Dependency is a constraint that people sometimes place upon themselves when they know what they want to do or create but they refuse to take action unless someone else behaves in a particular way. They make their own behaviour conditional or ‘dependent’ on the behaviour of others.
In many cases this is a perfectly normal part of healthy business practice: “I will deliver this service, but only if you agree to pay me XYZ amount.” Or “I will pay you XYZ amount, depending on the quality of your service.”
But in other situations, dependency can also prevent us from achieving important goals.
In June 2014, for example, Tesla Motors realised that they royalties it was charging for its batteries under normal business practice were holding the company back from achieving its strategic goals. It decided to give up those royalties and licensing fees.
As founder Elon Musk explained:
“Tesla Motors was created to accelerate the advent of sustainable transport. If we clear a path to the creation of compelling electric vehicles, but then lay intellectual property landmines behind us to inhibit others, we are acting in a manner contrary to that goal.”
In a time of churning the old rules break down. Letting go of dependency frees you to you let go of “We’ve always done it like this,” which can help you to achieve your goals.
This kind of thinking can also allow new business models to emerge. For example, when Airbnb and Uber let go of their ‘dependency’ or requirement to own taxis or hotels or employ and directly control large numbers of people, they freed themselves to transform their industries.

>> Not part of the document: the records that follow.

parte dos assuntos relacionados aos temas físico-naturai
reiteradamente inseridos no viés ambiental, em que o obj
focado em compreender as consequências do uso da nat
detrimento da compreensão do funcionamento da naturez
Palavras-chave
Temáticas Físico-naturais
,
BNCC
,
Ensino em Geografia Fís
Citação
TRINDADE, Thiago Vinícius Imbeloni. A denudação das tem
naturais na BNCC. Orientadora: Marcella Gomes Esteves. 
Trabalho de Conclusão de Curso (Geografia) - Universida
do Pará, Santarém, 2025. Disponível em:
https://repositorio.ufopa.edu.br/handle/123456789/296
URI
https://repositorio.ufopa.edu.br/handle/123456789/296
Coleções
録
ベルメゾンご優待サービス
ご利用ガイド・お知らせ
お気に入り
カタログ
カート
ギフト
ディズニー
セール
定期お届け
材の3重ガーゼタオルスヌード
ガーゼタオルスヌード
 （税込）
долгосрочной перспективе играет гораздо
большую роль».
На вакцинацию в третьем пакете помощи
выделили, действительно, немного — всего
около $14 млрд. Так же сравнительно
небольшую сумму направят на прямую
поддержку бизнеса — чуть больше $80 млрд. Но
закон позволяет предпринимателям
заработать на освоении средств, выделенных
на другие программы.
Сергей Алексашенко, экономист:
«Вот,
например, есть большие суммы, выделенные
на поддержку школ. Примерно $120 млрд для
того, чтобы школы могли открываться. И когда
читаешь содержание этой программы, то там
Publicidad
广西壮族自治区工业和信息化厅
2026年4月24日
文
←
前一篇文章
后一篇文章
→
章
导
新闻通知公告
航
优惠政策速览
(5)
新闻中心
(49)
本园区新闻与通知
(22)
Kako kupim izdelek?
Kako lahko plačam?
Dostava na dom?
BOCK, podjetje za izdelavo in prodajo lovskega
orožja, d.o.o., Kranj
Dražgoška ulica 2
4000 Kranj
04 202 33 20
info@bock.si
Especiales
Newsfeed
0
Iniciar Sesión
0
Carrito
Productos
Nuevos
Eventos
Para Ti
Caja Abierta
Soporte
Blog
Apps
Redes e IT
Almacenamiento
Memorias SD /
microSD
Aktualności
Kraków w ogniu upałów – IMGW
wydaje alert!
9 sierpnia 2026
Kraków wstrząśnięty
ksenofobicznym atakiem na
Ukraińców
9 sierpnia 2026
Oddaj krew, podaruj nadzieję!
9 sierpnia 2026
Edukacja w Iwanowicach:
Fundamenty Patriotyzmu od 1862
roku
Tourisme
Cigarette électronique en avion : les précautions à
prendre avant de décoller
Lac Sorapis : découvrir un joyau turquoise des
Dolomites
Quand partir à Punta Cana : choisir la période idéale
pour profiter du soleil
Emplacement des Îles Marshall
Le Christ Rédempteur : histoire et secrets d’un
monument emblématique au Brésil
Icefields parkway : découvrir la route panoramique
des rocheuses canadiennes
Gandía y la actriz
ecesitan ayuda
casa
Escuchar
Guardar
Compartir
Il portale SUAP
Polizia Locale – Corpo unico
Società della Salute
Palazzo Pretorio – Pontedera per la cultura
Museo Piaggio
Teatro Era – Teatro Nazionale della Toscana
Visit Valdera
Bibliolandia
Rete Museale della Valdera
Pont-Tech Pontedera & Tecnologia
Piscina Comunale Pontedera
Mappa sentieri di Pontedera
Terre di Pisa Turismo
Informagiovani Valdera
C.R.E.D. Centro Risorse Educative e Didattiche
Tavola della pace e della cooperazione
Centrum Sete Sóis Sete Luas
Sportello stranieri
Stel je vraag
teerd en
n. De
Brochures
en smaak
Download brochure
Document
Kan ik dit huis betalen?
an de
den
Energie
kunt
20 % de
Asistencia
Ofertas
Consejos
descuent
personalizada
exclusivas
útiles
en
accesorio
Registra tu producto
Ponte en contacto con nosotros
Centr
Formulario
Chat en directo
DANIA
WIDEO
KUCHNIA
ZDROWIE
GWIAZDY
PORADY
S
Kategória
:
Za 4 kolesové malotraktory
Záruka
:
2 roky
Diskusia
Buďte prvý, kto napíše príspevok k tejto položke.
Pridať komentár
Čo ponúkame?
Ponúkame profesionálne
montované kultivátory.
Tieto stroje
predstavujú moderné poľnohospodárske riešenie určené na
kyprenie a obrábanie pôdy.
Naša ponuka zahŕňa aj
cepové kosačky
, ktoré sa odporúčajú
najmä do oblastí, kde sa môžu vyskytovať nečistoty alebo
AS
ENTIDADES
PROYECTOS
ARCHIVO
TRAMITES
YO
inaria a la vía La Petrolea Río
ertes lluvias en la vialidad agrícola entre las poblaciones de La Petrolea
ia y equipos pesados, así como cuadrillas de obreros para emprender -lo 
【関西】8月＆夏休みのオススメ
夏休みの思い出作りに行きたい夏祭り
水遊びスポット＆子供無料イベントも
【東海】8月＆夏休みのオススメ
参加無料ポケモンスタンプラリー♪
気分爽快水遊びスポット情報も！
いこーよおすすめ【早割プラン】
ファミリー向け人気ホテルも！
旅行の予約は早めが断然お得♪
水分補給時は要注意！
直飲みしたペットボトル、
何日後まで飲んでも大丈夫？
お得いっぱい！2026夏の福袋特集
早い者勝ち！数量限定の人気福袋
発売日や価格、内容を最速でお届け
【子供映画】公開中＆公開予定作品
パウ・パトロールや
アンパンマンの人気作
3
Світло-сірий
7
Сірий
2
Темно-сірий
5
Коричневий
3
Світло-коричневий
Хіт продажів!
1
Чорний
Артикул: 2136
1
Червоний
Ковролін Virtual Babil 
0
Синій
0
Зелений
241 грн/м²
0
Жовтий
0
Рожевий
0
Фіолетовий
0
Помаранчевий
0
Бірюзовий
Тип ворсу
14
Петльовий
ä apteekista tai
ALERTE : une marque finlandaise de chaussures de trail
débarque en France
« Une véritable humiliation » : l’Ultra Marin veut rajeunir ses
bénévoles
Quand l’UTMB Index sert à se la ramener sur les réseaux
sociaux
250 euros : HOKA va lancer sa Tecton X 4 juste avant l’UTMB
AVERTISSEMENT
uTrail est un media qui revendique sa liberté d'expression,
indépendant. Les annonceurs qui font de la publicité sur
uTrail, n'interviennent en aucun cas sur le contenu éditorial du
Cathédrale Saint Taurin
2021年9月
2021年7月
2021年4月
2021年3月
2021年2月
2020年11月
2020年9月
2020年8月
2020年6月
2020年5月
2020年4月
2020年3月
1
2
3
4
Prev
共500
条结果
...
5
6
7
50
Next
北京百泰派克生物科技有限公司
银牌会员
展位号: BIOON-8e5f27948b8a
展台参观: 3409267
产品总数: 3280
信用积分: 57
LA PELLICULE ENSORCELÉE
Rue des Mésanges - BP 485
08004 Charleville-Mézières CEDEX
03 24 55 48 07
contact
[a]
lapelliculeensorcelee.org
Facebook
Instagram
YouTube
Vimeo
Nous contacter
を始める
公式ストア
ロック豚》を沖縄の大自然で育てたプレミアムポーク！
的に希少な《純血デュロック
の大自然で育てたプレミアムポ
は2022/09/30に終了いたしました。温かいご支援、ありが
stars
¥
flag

Chapter 2 of Inner Leadership contains a tool for spotting these dependencies, together with the other seven mis-blinks. Applying it can help you, like Elon Musk and Tesla, to let go of your dependencies and free yourself to behave as the leader you truly are and can be.
Is there an area in your life where you are holding you back from getting the results you want, because someone else is not behaving in the way you want them to?